=== Page excerpt ===

Easy Green Or Nilcog Thrive?

Discussion in 'Plant Fertilizers' started by Fishbro5, Mar 18, 2019.

  1. Fishbro5Valued MemberMember

    I have been recommended by MANY users on this forum to use Nilcog Thrive as it is more comprehensive than Flourish. Has any one had any experience with Aquarium Co-op's Easy Green? Which fert do you guys think is best?
  2. AquaticJFishlore VIPMember

    I’m actually about to do the opposite, I just finished my Easy green and want to try the Thrive. The Easy Green had big clumps of salt at the bottom of the bottle and it would clog the pump head. I also haaate the pumps, what if I need to use half the dose? I also don’t like how much these both raise the nitrates. I have heavily stocked tanks and don’t want to be adding 20-30 ppm of nitrates when it’s already there. I’m still deciding lol.

  3. abarbWell Known MemberMember

    I have thrive c and my plants are growing well. My light is pretty bad though. Thrive c has less nitrate than thrive.

  4. kallililly1973Well Known MemberMember

    I've been using Thrive since i started live plants. Never used Easy Green so i can't compare. But Thrive has really worked for me in my 5 planted tanks.

=== Supplied material ===

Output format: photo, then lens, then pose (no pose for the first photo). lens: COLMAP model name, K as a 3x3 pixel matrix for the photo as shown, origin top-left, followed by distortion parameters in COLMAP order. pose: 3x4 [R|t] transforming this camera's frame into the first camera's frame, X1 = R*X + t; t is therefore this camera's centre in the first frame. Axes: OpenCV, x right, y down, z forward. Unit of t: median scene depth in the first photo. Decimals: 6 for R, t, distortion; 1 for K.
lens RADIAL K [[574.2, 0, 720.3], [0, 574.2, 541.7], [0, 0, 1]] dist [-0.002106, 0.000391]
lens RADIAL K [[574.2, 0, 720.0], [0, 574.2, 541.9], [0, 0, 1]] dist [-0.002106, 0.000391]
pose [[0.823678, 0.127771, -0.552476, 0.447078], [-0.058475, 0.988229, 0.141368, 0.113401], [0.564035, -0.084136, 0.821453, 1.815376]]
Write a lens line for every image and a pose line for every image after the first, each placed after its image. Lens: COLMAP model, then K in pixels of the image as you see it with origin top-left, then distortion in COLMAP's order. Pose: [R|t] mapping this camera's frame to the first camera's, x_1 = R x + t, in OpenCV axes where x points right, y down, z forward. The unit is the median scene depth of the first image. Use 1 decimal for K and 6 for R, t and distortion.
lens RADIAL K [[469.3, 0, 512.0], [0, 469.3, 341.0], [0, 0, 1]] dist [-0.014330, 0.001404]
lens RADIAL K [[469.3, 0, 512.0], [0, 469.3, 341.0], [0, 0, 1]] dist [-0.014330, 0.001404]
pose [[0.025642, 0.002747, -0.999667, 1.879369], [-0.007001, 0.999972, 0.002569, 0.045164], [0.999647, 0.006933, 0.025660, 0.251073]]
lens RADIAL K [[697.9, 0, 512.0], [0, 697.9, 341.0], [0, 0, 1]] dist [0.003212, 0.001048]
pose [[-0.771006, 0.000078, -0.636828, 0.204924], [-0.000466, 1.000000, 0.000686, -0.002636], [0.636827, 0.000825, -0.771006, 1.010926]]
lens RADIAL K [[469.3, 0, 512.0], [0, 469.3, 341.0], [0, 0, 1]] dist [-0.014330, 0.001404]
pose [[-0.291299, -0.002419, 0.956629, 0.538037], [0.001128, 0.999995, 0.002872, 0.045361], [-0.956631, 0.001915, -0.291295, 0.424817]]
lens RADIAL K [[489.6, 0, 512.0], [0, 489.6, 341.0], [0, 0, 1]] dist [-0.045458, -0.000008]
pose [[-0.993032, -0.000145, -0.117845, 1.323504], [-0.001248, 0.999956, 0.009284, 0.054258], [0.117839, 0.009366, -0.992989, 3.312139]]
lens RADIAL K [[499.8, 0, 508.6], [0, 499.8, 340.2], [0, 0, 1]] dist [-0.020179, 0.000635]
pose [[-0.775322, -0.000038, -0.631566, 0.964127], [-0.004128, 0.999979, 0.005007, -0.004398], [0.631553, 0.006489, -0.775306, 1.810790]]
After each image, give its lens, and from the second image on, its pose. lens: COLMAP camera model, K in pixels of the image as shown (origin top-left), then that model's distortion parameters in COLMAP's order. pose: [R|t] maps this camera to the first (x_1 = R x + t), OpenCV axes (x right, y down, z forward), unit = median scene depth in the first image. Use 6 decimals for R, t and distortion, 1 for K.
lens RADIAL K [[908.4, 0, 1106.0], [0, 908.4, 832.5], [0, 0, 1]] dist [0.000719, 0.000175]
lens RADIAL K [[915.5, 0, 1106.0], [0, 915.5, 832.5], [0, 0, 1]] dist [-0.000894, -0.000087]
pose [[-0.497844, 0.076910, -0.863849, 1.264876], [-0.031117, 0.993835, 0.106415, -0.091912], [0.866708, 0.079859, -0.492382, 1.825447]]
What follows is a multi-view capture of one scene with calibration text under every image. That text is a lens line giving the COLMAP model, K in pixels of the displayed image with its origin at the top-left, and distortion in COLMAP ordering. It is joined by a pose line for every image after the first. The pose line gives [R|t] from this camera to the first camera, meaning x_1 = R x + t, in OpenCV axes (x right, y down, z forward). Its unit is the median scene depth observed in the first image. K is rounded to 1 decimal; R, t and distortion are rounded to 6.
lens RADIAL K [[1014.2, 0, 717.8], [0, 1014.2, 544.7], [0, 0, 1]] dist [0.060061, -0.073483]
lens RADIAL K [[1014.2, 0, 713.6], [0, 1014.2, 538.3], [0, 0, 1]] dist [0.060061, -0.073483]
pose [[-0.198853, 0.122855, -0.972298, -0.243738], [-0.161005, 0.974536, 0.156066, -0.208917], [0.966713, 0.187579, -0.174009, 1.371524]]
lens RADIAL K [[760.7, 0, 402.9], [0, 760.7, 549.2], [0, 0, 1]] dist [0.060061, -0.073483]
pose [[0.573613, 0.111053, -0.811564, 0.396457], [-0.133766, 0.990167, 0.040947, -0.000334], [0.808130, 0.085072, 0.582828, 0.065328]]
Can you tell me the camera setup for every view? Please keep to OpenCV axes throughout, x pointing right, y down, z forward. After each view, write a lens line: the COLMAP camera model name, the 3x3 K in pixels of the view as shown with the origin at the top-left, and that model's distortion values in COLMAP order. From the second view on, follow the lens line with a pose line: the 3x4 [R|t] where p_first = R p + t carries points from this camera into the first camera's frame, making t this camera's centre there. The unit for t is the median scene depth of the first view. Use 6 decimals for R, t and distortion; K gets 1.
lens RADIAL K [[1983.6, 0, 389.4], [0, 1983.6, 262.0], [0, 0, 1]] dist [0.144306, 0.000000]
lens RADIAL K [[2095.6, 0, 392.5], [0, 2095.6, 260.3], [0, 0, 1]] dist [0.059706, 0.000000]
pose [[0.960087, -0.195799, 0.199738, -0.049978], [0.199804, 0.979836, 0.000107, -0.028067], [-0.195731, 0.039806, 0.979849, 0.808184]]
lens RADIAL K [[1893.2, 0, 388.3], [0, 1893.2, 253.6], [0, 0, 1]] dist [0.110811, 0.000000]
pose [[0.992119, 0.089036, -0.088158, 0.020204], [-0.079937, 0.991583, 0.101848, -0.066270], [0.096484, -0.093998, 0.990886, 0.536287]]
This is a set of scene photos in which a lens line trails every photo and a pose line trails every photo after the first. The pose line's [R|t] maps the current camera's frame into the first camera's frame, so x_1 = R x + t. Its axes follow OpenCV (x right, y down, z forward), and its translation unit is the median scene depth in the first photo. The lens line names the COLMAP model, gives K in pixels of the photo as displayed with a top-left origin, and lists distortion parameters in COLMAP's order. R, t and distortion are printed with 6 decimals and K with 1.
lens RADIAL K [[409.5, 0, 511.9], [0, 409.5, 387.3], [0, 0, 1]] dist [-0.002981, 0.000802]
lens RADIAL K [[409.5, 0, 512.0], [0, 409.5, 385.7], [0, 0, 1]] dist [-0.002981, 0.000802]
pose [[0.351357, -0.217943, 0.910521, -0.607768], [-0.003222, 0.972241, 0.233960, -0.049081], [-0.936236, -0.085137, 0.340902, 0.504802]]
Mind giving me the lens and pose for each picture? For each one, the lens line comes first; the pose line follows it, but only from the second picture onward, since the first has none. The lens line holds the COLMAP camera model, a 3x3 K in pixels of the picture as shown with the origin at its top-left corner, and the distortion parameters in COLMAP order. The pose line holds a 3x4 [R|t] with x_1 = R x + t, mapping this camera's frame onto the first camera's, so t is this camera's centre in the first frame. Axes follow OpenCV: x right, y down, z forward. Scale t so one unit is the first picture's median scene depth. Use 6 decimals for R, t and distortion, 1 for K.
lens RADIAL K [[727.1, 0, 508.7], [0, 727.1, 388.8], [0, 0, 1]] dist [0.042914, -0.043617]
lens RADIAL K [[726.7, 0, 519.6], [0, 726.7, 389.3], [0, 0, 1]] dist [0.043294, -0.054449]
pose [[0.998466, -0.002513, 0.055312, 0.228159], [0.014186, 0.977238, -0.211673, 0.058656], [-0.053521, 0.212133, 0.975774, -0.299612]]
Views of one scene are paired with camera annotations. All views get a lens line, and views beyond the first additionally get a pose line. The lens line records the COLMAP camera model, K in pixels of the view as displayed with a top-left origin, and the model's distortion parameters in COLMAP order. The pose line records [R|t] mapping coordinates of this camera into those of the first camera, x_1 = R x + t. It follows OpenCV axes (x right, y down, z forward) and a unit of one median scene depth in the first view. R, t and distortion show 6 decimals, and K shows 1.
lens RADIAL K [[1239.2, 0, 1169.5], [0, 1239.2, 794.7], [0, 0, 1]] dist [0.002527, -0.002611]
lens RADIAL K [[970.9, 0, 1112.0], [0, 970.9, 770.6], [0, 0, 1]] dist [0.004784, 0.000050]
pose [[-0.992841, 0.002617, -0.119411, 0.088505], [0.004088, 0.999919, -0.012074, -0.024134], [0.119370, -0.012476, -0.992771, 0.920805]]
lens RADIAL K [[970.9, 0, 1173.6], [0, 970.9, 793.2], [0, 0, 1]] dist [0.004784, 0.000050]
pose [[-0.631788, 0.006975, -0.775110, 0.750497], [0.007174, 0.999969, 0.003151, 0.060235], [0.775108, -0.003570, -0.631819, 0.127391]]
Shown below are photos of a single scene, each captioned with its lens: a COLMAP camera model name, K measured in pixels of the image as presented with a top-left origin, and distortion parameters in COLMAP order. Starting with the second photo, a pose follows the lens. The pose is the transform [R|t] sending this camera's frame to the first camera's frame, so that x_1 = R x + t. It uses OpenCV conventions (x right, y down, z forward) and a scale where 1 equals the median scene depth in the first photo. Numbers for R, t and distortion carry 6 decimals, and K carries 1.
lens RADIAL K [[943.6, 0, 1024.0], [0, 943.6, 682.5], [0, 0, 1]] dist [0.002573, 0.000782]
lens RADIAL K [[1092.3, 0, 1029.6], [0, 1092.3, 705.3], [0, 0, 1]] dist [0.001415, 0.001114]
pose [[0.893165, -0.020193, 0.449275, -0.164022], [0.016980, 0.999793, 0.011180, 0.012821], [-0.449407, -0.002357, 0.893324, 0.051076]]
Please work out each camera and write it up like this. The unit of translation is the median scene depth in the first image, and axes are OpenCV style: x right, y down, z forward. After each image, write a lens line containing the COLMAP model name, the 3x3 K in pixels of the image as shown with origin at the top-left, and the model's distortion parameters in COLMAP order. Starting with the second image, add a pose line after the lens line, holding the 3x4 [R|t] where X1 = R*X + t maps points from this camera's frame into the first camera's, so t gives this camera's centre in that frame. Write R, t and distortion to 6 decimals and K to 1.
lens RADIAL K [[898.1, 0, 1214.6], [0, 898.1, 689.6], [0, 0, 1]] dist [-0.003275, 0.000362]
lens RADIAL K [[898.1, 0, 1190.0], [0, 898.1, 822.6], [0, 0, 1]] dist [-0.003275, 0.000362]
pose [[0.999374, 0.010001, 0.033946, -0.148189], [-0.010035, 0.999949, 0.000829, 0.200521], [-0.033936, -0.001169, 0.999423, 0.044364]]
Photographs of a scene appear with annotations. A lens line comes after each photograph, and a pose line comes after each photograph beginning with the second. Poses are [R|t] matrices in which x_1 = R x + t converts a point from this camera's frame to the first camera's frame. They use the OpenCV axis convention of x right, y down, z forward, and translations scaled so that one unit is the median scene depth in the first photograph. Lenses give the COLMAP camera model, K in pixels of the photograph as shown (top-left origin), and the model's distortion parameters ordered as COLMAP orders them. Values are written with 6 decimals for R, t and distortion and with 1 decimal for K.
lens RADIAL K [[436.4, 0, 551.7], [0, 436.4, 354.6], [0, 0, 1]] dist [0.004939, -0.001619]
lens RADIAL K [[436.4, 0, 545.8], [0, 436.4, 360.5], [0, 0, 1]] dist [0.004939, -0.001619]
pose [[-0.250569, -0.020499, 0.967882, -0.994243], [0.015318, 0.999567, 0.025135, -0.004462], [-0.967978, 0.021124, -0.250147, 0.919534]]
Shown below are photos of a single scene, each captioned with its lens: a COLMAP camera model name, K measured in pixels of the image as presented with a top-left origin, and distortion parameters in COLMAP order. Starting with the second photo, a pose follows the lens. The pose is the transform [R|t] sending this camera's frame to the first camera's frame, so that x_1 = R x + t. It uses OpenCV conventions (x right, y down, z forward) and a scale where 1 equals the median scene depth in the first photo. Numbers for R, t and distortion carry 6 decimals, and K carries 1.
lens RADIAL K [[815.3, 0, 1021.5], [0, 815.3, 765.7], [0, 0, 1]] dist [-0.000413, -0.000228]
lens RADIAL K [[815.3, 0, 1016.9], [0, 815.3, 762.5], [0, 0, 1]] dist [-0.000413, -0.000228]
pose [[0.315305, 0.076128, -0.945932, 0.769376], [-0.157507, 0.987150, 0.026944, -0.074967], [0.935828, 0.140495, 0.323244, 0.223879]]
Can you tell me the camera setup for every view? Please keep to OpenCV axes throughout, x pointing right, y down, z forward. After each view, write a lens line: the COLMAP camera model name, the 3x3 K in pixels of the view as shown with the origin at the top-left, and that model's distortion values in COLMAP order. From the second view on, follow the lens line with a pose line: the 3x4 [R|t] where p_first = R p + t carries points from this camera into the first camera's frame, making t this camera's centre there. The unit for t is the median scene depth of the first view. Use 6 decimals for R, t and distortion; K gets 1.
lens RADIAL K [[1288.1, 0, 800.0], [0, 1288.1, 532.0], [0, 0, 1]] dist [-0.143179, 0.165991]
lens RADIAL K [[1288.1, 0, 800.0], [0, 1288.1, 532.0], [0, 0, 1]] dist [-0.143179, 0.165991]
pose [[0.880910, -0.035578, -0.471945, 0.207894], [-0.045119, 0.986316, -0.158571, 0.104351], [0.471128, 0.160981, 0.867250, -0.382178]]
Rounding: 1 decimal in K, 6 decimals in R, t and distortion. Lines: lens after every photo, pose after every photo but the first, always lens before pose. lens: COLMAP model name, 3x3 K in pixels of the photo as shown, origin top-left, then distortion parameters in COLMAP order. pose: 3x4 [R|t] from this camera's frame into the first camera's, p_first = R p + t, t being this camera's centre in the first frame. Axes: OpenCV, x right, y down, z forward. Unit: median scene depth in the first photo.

===

> _Directions_
(A) Write out the passage of the fertilizer thread from "I have been" up to and including "still deciding lol.".
(B) Answer these questions from the fertilizer thread:
(i) In which forum section was the discussion started?
(ii) Which fertilizer does abarb use?
(iii) In how many planted tanks has Thrive worked for kallililly1973?

> _Task solutions_
(A)
I have been recommended by MANY users on this forum to use Nilcog Thrive as it is more comprehensive than Flourish. Has any one had any experience with Aquarium Co-op's Easy Green? Which fert do you guys think is best?
  2. AquaticJFishlore VIPMember

    I’m actually about to do the opposite, I just finished my Easy green and want to try the Thrive. The Easy Green had big clumps of salt at the bottom of the bottle and it would clog the pump head. I also haaate the pumps, what if I need to use half the dose? I also don’t like how much these both raise the nitrates. I have heavily stocked tanks and don’t want to be adding 20-30 ppm of nitrates when it’s already there. I’m still deciding lol.

(B)
(i) Plant Fertilizers
(ii) Thrive C
(iii) Five